START Data extract
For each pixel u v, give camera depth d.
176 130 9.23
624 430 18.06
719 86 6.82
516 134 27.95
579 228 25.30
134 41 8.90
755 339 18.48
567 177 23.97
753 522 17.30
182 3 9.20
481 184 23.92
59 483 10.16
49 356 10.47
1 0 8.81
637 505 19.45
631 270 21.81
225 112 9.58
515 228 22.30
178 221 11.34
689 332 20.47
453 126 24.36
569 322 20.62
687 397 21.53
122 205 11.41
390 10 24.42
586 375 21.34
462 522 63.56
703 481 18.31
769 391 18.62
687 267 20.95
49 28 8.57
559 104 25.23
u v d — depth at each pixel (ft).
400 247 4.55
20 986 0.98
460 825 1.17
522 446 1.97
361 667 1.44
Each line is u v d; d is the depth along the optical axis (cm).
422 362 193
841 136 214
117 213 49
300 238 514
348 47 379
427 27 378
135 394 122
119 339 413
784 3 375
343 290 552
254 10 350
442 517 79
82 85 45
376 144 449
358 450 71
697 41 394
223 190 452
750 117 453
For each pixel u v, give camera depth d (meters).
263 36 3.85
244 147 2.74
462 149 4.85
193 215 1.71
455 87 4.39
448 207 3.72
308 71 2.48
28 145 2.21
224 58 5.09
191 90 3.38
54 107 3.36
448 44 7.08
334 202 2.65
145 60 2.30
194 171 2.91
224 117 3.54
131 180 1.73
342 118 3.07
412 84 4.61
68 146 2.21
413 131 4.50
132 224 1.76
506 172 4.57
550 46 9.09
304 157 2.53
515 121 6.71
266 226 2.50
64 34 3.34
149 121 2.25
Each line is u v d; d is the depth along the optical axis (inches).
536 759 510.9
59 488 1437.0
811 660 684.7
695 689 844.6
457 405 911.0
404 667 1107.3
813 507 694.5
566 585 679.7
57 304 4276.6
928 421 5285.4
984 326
END Data extract
** What this task involves **
An exact repeat of all the entries above is required.

** Answer below **
For each pixel u v, give camera depth d.
176 130 9.23
624 430 18.06
719 86 6.82
516 134 27.95
579 228 25.30
134 41 8.90
755 339 18.48
567 177 23.97
753 522 17.30
182 3 9.20
481 184 23.92
59 483 10.16
49 356 10.47
1 0 8.81
637 505 19.45
631 270 21.81
225 112 9.58
515 228 22.30
178 221 11.34
689 332 20.47
453 126 24.36
569 322 20.62
687 397 21.53
122 205 11.41
390 10 24.42
586 375 21.34
462 522 63.56
703 481 18.31
769 391 18.62
687 267 20.95
49 28 8.57
559 104 25.23
u v d — depth at each pixel (ft).
400 247 4.55
20 986 0.98
460 825 1.17
522 446 1.97
361 667 1.44
Each line is u v d; d is the depth along the optical axis (cm).
422 362 193
841 136 214
117 213 49
300 238 514
348 47 379
427 27 378
135 394 122
119 339 413
784 3 375
343 290 552
254 10 350
442 517 79
82 85 45
376 144 449
358 450 71
697 41 394
223 190 452
750 117 453
For each pixel u v, give camera depth d (meters).
263 36 3.85
244 147 2.74
462 149 4.85
193 215 1.71
455 87 4.39
448 207 3.72
308 71 2.48
28 145 2.21
224 58 5.09
191 90 3.38
54 107 3.36
448 44 7.08
334 202 2.65
145 60 2.30
194 171 2.91
224 117 3.54
131 180 1.73
342 118 3.07
412 84 4.61
68 146 2.21
413 131 4.50
132 224 1.76
506 172 4.57
550 46 9.09
304 157 2.53
515 121 6.71
266 226 2.50
64 34 3.34
149 121 2.25
Each line is u v d; d is the depth along the optical axis (inches).
536 759 510.9
59 488 1437.0
811 660 684.7
695 689 844.6
457 405 911.0
404 667 1107.3
813 507 694.5
566 585 679.7
57 304 4276.6
928 421 5285.4
984 326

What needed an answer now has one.